▶ _ÉNONCÉ 1_
Dans l'extrait fourni ci-dessous, relevez tous les qualificatifs que la première phrase attribue à la bouche.

La bouche est fondue, glycérinée, d’une grande finesse et toujours d’un gros volume. C’est chaleureux mais d'un grand équilibre sudiste, salivant avec une longue finale. La classe.
Excellent.
BAAAAAAAM !
J'ai le nez dans le verre, bien concentré à siroter ce bijou qu'un énorme bruit résonne dans la pièce !
Mon espérance de vie vient de se réduire de quelques secondes...
Oh mince, y'en a un qui est tombé de sa chaise ? Quelqu'un a pété un verre ? :
Ah non, c'est juste notre Lolo qui vient de taper du poing sur la table en hululant un désormais mythique...
Aaaaaaaah, putain que c'est bon ! Vive le Sud !
(
)
On va avoir du mal à le tenir !
Domaine Les Goubert, Gigondas, cuvée Florence
Oliv
La robe est concentrée et légèrement trouble.

▶ _DONNÉES FOURNIES_
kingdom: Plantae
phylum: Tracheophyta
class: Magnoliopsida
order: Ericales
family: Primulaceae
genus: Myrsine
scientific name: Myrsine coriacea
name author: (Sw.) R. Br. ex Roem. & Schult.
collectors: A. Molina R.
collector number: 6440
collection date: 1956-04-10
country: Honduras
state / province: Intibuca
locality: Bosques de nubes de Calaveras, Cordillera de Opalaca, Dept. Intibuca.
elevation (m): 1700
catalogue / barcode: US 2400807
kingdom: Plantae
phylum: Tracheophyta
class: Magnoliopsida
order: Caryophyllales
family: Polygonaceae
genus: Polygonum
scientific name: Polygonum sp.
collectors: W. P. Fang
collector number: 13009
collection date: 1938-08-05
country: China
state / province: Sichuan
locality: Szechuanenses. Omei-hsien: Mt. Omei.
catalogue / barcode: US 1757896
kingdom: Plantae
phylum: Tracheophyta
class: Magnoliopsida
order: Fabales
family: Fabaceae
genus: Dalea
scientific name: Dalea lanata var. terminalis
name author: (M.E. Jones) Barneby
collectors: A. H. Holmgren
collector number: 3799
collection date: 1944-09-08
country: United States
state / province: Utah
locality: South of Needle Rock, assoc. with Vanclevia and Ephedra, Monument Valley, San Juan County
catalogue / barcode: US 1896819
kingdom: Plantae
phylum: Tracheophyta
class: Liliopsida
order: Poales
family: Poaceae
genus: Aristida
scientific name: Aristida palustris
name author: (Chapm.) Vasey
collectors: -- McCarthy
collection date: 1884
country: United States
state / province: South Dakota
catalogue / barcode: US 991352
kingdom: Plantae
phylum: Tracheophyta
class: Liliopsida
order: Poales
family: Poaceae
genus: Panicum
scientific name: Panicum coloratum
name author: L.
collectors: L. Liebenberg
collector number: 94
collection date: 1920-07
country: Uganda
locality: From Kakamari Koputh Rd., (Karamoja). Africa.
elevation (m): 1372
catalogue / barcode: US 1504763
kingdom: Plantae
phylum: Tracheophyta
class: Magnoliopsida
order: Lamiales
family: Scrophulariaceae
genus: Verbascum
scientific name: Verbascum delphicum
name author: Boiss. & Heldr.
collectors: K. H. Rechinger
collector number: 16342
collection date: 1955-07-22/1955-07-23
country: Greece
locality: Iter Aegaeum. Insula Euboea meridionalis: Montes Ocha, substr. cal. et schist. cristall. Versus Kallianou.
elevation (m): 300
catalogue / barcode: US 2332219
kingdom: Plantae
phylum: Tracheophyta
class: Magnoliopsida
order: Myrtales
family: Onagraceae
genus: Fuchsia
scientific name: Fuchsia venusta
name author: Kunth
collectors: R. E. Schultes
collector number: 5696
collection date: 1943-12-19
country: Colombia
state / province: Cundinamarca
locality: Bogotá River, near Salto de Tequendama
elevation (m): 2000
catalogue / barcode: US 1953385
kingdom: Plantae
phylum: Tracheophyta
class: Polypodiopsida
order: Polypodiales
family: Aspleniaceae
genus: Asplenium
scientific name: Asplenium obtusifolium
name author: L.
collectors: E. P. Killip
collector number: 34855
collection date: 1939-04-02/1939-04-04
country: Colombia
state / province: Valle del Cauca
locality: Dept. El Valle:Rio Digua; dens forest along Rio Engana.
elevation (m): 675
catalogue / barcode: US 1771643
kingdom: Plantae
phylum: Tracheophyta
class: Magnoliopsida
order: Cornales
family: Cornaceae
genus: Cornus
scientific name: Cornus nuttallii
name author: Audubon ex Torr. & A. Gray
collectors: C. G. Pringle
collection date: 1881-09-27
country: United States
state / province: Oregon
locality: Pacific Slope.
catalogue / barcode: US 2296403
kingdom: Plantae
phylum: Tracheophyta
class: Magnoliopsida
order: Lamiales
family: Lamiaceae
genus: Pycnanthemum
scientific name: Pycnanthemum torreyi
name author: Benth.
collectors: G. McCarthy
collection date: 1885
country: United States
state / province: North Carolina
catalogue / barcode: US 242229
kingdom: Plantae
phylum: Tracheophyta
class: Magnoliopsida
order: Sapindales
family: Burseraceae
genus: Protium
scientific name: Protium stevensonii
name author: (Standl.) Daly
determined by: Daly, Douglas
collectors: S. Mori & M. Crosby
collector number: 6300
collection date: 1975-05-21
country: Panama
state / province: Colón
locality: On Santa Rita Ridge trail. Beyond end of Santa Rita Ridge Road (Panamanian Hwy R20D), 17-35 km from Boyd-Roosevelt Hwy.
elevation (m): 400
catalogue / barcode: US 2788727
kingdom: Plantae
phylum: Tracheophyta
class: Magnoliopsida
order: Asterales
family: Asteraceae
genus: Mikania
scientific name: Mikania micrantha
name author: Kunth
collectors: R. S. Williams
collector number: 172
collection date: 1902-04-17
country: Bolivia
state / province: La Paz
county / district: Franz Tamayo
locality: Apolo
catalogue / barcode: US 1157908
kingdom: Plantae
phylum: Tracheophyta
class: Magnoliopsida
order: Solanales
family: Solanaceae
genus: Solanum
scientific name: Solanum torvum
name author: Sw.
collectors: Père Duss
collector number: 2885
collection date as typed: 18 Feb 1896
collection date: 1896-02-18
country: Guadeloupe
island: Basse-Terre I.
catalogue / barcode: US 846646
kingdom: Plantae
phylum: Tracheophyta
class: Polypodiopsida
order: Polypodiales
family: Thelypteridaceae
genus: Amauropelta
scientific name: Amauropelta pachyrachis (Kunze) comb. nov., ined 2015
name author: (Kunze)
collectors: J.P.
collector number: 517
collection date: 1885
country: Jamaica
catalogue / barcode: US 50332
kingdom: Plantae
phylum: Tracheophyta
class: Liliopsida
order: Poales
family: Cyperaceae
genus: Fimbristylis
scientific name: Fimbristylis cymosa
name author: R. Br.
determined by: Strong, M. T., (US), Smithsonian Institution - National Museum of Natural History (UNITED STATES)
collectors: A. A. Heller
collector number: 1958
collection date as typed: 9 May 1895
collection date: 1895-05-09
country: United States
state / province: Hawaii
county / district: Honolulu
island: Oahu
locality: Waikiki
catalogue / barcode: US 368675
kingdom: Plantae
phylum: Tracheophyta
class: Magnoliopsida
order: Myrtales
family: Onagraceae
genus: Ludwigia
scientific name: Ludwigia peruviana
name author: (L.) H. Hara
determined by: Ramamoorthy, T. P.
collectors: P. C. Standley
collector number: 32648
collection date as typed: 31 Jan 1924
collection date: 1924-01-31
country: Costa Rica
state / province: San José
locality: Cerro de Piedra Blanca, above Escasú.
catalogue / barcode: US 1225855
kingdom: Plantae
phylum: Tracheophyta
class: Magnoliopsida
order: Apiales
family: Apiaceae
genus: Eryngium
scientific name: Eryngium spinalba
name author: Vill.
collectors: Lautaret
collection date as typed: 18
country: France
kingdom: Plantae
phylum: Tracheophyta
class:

▶ _ÉNONCÉ 2_
Dans les enregistrements, substituez "nation" à "country" pour tout le passage allant de la ligne contenant "scientific name: Fimbristylis cymosa" jusqu'à celle contenant "state / province: San José", bornes comprises, s'il vous plaît. Réécrivez uniquement ces lignes, sans rien y changer d'autre.

▶ _RÉSULTAT DE L'EXERCICE 1_
fondue ; glycérinée ; d'une grande finesse ; d'un gros volume

▶ _RÉSULTAT DE L'EXERCICE 2_
scientific name: Fimbristylis cymosa
name author: R. Br.
determined by: Strong, M. T., (US), Smithsonian Institution - National Museum of Natural History (UNITED STATES)
collectors: A. A. Heller
collector number: 1958
collection date as typed: 9 May 1895
collection date: 1895-05-09
nation: United States
state / province: Hawaii
county / district: Honolulu
island: Oahu
locality: Waikiki
catalogue / barcode: US 368675
kingdom: Plantae
phylum: Tracheophyta
class: Magnoliopsida
order: Myrtales
family: Onagraceae
genus: Ludwigia
scientific name: Ludwigia peruviana
name author: (L.) H. Hara
determined by: Ramamoorthy, T. P.
collectors: P. C. Standley
collector number: 32648
collection date as typed: 31 Jan 1924
collection date: 1924-01-31
nation: Costa Rica
state / province: San José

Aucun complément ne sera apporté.